[Start of Attachment]

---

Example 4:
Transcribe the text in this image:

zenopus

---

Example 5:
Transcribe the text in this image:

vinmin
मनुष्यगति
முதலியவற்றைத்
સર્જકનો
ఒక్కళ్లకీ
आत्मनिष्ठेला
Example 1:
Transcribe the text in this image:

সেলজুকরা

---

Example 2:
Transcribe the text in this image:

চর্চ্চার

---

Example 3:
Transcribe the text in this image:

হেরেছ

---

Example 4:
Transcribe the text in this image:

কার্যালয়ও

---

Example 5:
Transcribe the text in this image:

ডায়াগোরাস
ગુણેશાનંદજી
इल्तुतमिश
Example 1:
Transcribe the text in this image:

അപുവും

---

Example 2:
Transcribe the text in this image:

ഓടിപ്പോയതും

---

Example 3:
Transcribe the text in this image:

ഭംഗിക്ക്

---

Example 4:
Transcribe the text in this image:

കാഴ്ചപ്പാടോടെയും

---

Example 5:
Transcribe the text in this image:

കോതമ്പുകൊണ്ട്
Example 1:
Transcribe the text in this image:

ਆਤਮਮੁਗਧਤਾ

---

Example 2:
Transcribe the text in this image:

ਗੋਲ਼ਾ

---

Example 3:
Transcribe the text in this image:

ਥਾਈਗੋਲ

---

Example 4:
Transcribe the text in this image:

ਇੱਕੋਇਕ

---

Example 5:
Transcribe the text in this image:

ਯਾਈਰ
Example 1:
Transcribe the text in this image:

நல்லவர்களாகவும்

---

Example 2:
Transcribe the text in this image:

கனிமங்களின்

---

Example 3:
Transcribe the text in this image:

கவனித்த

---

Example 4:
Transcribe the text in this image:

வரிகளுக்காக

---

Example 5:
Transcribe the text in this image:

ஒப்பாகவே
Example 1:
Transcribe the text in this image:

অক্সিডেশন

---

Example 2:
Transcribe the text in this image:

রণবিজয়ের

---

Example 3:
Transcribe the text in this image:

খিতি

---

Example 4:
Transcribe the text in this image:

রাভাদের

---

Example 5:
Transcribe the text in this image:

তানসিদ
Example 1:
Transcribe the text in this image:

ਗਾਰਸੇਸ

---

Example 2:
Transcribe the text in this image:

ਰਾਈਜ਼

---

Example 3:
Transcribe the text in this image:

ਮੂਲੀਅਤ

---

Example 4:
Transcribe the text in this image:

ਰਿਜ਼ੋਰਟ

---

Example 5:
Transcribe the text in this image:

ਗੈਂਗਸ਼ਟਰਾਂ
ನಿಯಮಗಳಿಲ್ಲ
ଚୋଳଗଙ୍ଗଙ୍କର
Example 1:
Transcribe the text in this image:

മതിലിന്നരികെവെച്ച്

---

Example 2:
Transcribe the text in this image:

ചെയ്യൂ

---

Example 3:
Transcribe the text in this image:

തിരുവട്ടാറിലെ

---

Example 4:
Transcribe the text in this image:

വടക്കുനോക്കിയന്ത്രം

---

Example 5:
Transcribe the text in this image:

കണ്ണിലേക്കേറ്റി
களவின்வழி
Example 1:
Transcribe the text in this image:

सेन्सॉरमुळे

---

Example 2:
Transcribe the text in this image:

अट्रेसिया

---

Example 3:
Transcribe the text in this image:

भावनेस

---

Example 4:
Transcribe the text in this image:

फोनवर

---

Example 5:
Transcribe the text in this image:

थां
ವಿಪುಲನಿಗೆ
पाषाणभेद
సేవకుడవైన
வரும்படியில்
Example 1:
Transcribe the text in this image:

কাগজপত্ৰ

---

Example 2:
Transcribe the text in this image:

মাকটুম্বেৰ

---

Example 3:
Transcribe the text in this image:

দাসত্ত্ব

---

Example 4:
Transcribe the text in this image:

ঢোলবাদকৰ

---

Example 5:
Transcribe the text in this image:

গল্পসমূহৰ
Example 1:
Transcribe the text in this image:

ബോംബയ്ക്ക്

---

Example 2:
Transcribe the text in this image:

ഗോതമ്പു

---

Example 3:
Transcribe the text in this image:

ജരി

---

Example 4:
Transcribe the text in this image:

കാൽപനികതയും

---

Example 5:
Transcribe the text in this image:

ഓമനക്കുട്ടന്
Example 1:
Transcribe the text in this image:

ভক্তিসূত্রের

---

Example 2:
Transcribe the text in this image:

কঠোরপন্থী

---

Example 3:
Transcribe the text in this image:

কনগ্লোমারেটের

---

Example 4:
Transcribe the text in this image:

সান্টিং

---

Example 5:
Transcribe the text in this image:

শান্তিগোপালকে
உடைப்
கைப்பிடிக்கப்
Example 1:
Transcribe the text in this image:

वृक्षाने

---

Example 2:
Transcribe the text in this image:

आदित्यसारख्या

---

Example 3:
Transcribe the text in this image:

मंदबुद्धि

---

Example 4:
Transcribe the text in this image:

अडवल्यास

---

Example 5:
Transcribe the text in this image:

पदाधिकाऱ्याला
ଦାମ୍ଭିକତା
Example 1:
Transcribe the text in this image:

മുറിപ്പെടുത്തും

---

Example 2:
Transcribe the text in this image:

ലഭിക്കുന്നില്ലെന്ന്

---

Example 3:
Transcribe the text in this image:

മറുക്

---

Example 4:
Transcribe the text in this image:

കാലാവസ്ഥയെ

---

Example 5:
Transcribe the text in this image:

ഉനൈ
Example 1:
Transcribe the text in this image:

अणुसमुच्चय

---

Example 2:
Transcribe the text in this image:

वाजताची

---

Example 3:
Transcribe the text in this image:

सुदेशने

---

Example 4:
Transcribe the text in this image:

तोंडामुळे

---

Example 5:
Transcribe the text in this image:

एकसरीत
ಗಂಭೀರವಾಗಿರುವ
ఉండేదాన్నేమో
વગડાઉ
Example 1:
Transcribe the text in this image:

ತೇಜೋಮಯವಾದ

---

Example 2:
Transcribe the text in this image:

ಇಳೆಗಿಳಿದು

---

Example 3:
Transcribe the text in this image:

[End of Attachment]

» **Task directions**
When you retype the entries above, keep every line identical to the source.

» **Result**
---

Example 4:
Transcribe the text in this image:

zenopus

---

Example 5:
Transcribe the text in this image:

vinmin
मनुष्यगति
முதலியவற்றைத்
સર્જકનો
ఒక్కళ్లకీ
आत्मनिष्ठेला
Example 1:
Transcribe the text in this image:

সেলজুকরা

---

Example 2:
Transcribe the text in this image:

চর্চ্চার

---

Example 3:
Transcribe the text in this image:

হেরেছ

---

Example 4:
Transcribe the text in this image:

কার্যালয়ও

---

Example 5:
Transcribe the text in this image:

ডায়াগোরাস
ગુણેશાનંદજી
इल्तुतमिश
Example 1:
Transcribe the text in this image:

അപുവും

---

Example 2:
Transcribe the text in this image:

ഓടിപ്പോയതും

---

Example 3:
Transcribe the text in this image:

ഭംഗിക്ക്

---

Example 4:
Transcribe the text in this image:

കാഴ്ചപ്പാടോടെയും

---

Example 5:
Transcribe the text in this image:

കോതമ്പുകൊണ്ട്
Example 1:
Transcribe the text in this image:

ਆਤਮਮੁਗਧਤਾ

---

Example 2:
Transcribe the text in this image:

ਗੋਲ਼ਾ

---

Example 3:
Transcribe the text in this image:

ਥਾਈਗੋਲ

---

Example 4:
Transcribe the text in this image:

ਇੱਕੋਇਕ

---

Example 5:
Transcribe the text in this image:

ਯਾਈਰ
Example 1:
Transcribe the text in this image:

நல்லவர்களாகவும்

---

Example 2:
Transcribe the text in this image:

கனிமங்களின்

---

Example 3:
Transcribe the text in this image:

கவனித்த

---

Example 4:
Transcribe the text in this image:

வரிகளுக்காக

---

Example 5:
Transcribe the text in this image:

ஒப்பாகவே
Example 1:
Transcribe the text in this image:

অক্সিডেশন

---

Example 2:
Transcribe the text in this image:

রণবিজয়ের

---

Example 3:
Transcribe the text in this image:

খিতি

---

Example 4:
Transcribe the text in this image:

রাভাদের

---

Example 5:
Transcribe the text in this image:

তানসিদ
Example 1:
Transcribe the text in this image:

ਗਾਰਸੇਸ

---

Example 2:
Transcribe the text in this image:

ਰਾਈਜ਼

---

Example 3:
Transcribe the text in this image:

ਮੂਲੀਅਤ

---

Example 4:
Transcribe the text in this image:

ਰਿਜ਼ੋਰਟ

---

Example 5:
Transcribe the text in this image:

ਗੈਂਗਸ਼ਟਰਾਂ
ನಿಯಮಗಳಿಲ್ಲ
ଚୋଳଗଙ୍ଗଙ୍କର
Example 1:
Transcribe the text in this image:

മതിലിന്നരികെവെച്ച്

---

Example 2:
Transcribe the text in this image:

ചെയ്യൂ

---

Example 3:
Transcribe the text in this image:

തിരുവട്ടാറിലെ

---

Example 4:
Transcribe the text in this image:

വടക്കുനോക്കിയന്ത്രം

---

Example 5:
Transcribe the text in this image:

കണ്ണിലേക്കേറ്റി
களவின்வழி
Example 1:
Transcribe the text in this image:

सेन्सॉरमुळे

---

Example 2:
Transcribe the text in this image:

अट्रेसिया

---

Example 3:
Transcribe the text in this image:

भावनेस

---

Example 4:
Transcribe the text in this image:

फोनवर

---

Example 5:
Transcribe the text in this image:

थां
ವಿಪುಲನಿಗೆ
पाषाणभेद
సేవకుడవైన
வரும்படியில்
Example 1:
Transcribe the text in this image:

কাগজপত্ৰ

---

Example 2:
Transcribe the text in this image:

মাকটুম্বেৰ

---

Example 3:
Transcribe the text in this image:

দাসত্ত্ব

---

Example 4:
Transcribe the text in this image:

ঢোলবাদকৰ

---

Example 5:
Transcribe the text in this image:

গল্পসমূহৰ
Example 1:
Transcribe the text in this image:

ബോംബയ്ക്ക്

---

Example 2:
Transcribe the text in this image:

ഗോതമ്പു

---

Example 3:
Transcribe the text in this image:

ജരി

---

Example 4:
Transcribe the text in this image:

കാൽപനികതയും

---

Example 5:
Transcribe the text in this image:

ഓമനക്കുട്ടന്
Example 1:
Transcribe the text in this image:

ভক্তিসূত্রের

---

Example 2:
Transcribe the text in this image:

কঠোরপন্থী

---

Example 3:
Transcribe the text in this image:

কনগ্লোমারেটের

---

Example 4:
Transcribe the text in this image:

সান্টিং

---

Example 5:
Transcribe the text in this image:

শান্তিগোপালকে
உடைப்
கைப்பிடிக்கப்
Example 1:
Transcribe the text in this image:

वृक्षाने

---

Example 2:
Transcribe the text in this image:

आदित्यसारख्या

---

Example 3:
Transcribe the text in this image:

मंदबुद्धि

---

Example 4:
Transcribe the text in this image:

अडवल्यास

---

Example 5:
Transcribe the text in this image:

पदाधिकाऱ्याला
ଦାମ୍ଭିକତା
Example 1:
Transcribe the text in this image:

മുറിപ്പെടുത്തും

---

Example 2:
Transcribe the text in this image:

ലഭിക്കുന്നില്ലെന്ന്

---

Example 3:
Transcribe the text in this image:

മറുക്

---

Example 4:
Transcribe the text in this image:

കാലാവസ്ഥയെ

---

Example 5:
Transcribe the text in this image:

ഉനൈ
Example 1:
Transcribe the text in this image:

अणुसमुच्चय

---

Example 2:
Transcribe the text in this image:

वाजताची

---

Example 3:
Transcribe the text in this image:

सुदेशने

---

Example 4:
Transcribe the text in this image:

तोंडामुळे

---

Example 5:
Transcribe the text in this image:

एकसरीत
ಗಂಭೀರವಾಗಿರುವ
ఉండేదాన్నేమో
વગડાઉ
Example 1:
Transcribe the text in this image:

ತೇಜೋಮಯವಾದ

---

Example 2:
Transcribe the text in this image:

ಇಳೆಗಿಳಿದು

---

Example 3:
Transcribe the text in this image:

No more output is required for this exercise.